[DATA FOR THIS EXERCISE — start]
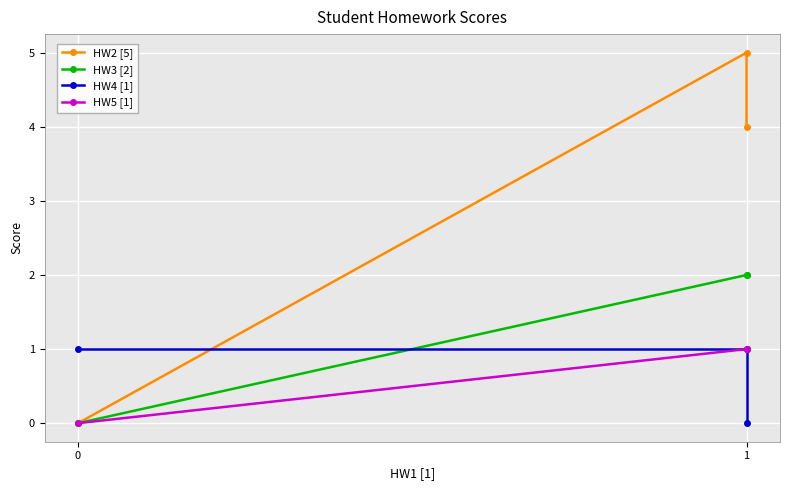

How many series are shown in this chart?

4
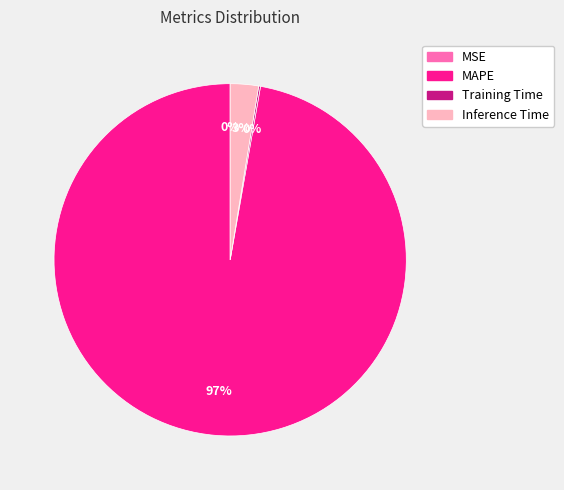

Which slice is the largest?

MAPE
[DATA FOR THIS EXERCISE — finish]
[DATA FOR THIS EXERCISE — start]
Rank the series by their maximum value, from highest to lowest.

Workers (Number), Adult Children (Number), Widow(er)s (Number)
[DATA FOR THIS EXERCISE — finish]
[DATA FOR THIS EXERCISE — start]
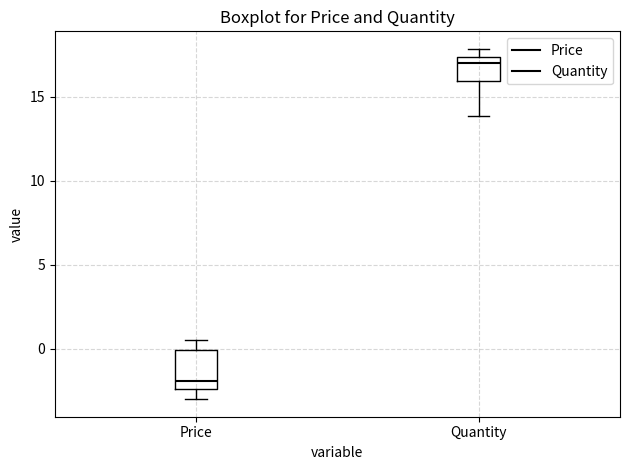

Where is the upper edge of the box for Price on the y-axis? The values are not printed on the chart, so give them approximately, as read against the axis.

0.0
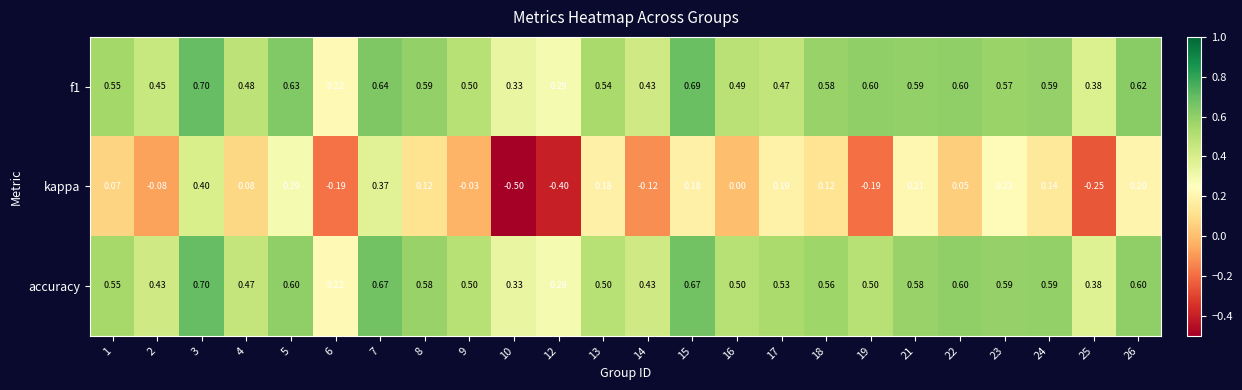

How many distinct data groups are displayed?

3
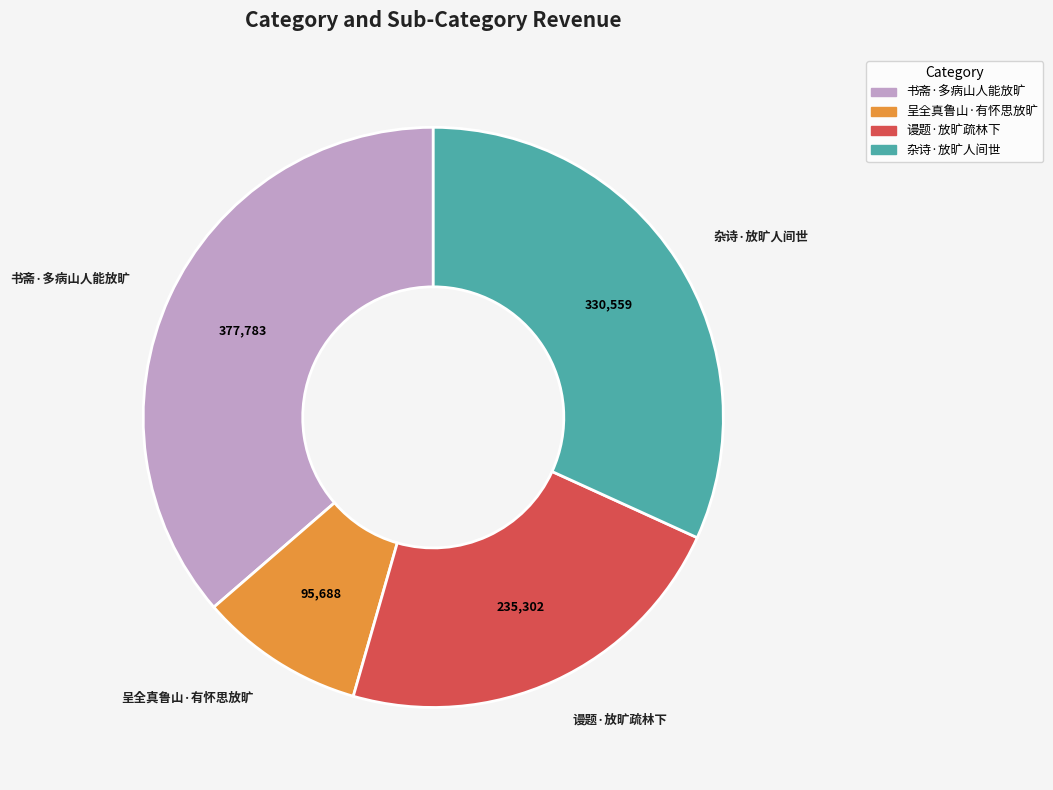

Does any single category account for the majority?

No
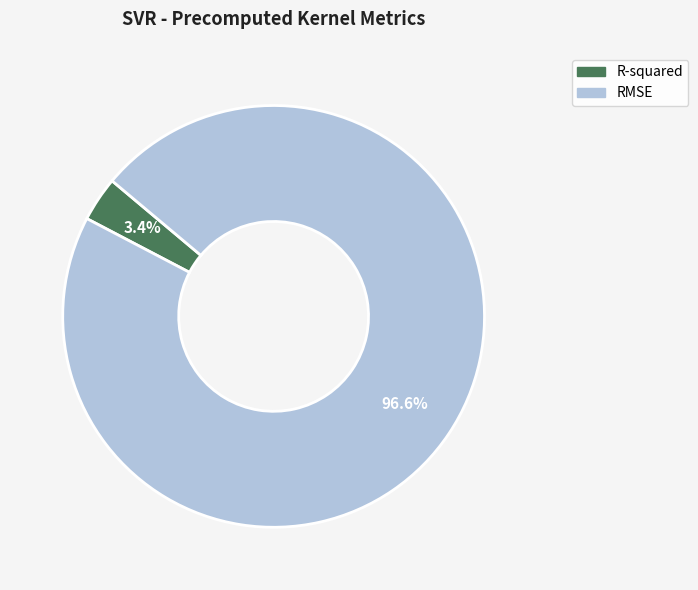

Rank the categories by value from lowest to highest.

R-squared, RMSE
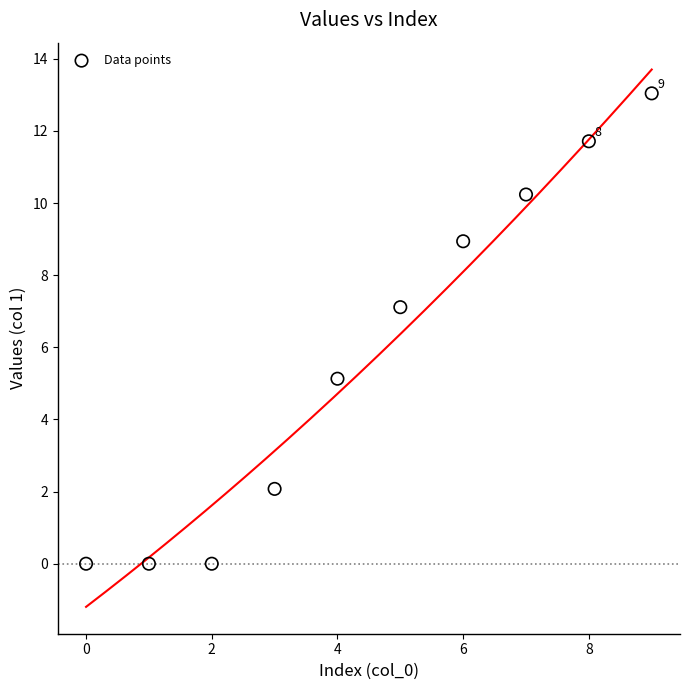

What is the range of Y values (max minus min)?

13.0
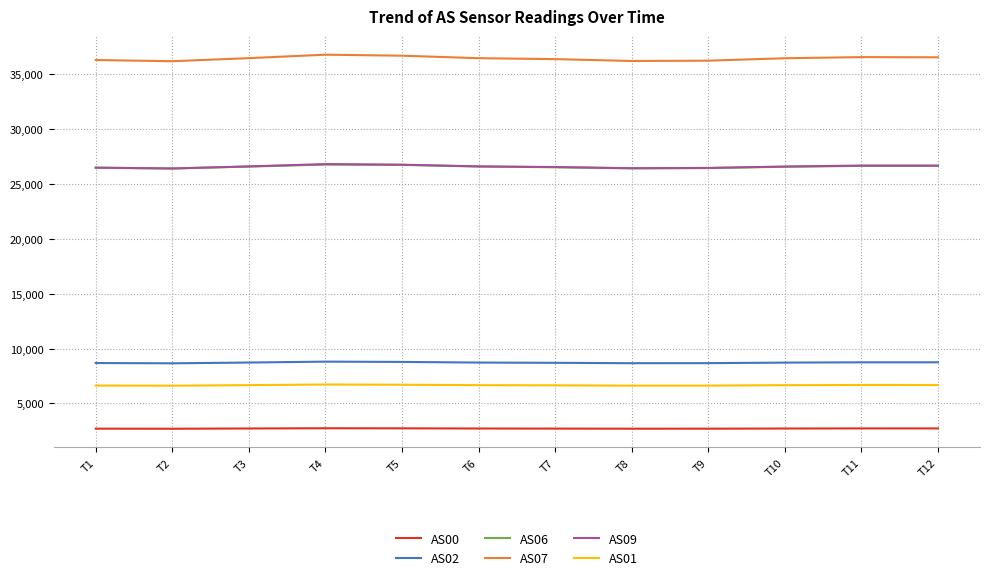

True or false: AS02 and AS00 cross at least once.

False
[DATA FOR THIS EXERCISE — finish]
Which lines in the listing above contain the word "values"? List each of them in full.

Where is the upper edge of the box for Price on the y-axis? The values are not printed on the chart, so give them approximately, as read against the axis.
What is the range of Y values (max minus min)?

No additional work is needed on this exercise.